おなじみグレッグ・イーガンの、最新短編集。

★七色覚
網膜インプラントという技術で人間本来の三色覚を七色覚に強化する話。先端技術と人間のかかわり方の変遷が個人レベルの視点で描かれていて示唆的。すなわち、「最初は技術の先進性だけでアドバンテージとなるが、それが一般的になったり類似技術が現れることで先進性だけに頼っていた者は没落する。そののち、その技術が完全に普及した段階では、その技術の存在を基盤とした技術や文化を発展させた者が隆盛する」。企業経営陣や投資家には特に重要な認識であろう。

★不気味の谷
死を目前とした人物の人格・外見を移植されたアンドロイドが、自身に移植されなかった記憶の謎を追う話。記憶喪失の人間が欠落した記憶を追う話と一見似ているが、移植されなかった意図をめぐる葛藤や判明後の選択肢はこの設定ならではのものがあり興味深い。人格と外見をアンドロイドに移植して残す、という行為は自分には理解しがたいが…。

--------------------

取り組む内容:
1. 書評の「網膜インプラントという技術で」で始まる段落を、主な事実を残して短い箇条書きに書き直してほしい。
2. 書評の「おなじみグレッグ・イーガンの、最新短編集。」から「には特に重要な認識であろう。」までを、一字も変えずに引用してほしい。

一覧:
--------------------

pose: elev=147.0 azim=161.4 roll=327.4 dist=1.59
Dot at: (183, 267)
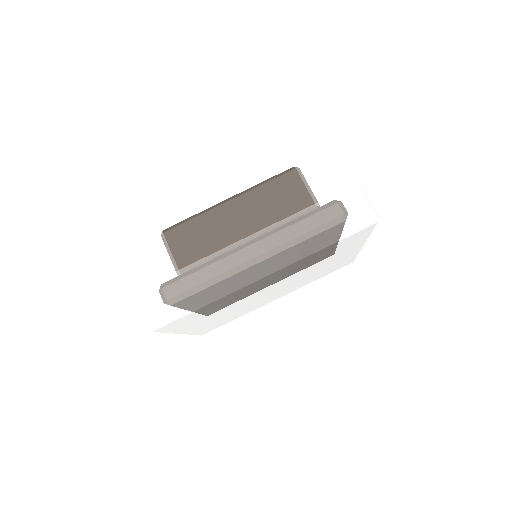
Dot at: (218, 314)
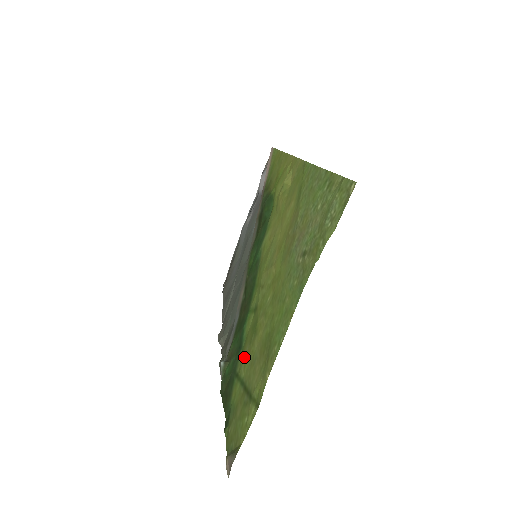
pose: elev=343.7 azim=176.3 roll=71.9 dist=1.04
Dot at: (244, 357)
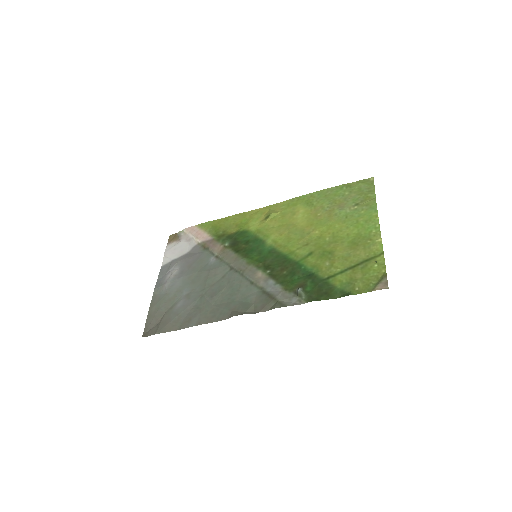
Dot at: (329, 267)
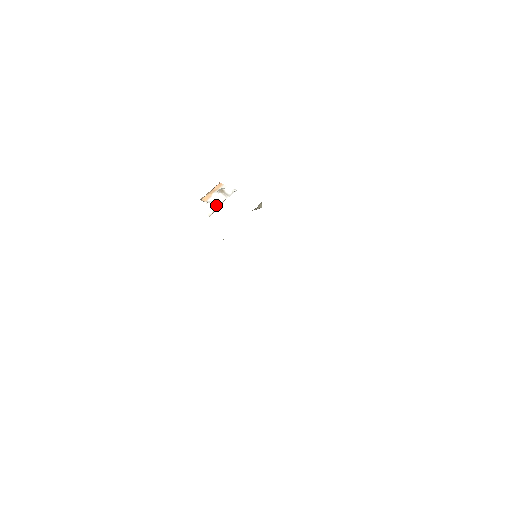
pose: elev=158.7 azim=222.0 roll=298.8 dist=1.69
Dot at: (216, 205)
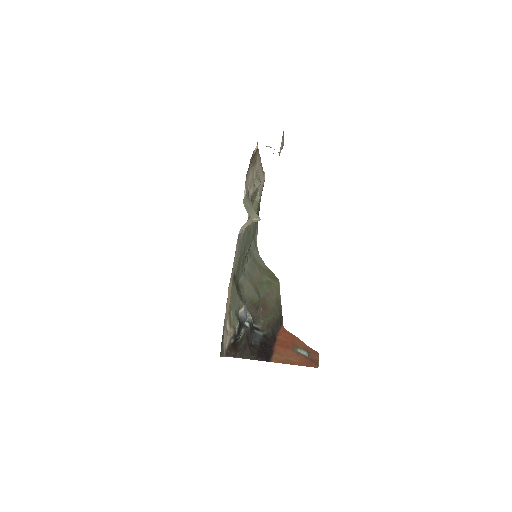
Dot at: occluded
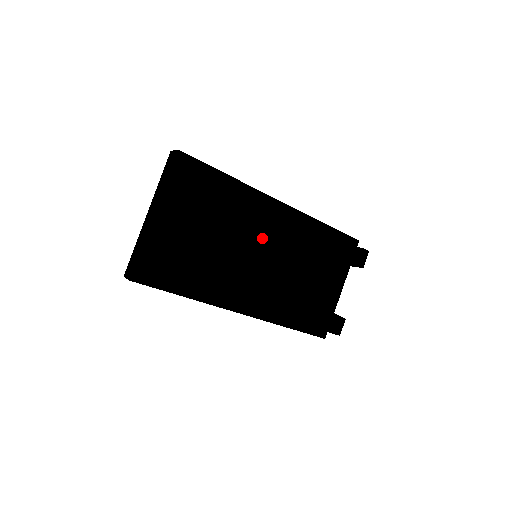
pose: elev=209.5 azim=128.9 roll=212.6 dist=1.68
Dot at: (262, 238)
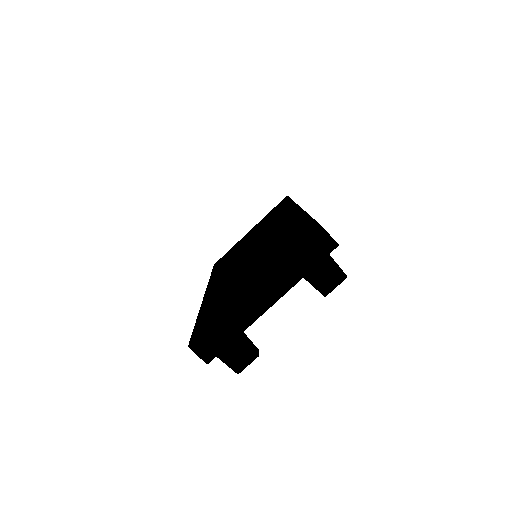
Dot at: occluded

--------------------

想定される回答:
1.
- 網膜インプラントで人間本来の三色覚を七色覚に強化する話。
- 先端技術と人間のかかわり方の変遷を、個人レベルの視点で描いている。
- 最初は技術の先進性だけでアドバンテージになる。
- 技術が一般的になったり類似技術が現れたりすると、先進性だけに頼っていた者は没落する。
- 技術が完全に普及した段階では、その技術を基盤に技術や文化を発展させた者が隆盛する。
- 企業経営陣や投資家には特に重要な認識だとしている。

2.
おなじみグレッグ・イーガンの、最新短編集。

★七色覚
網膜インプラントという技術で人間本来の三色覚を七色覚に強化する話。先端技術と人間のかかわり方の変遷が個人レベルの視点で描かれていて示唆的。すなわち、「最初は技術の先進性だけでアドバンテージとなるが、それが一般的になったり類似技術が現れることで先進性だけに頼っていた者は没落する。そののち、その技術が完全に普及した段階では、その技術の存在を基盤とした技術や文化を発展させた者が隆盛する」。企業経営陣や投資家には特に重要な認識であろう。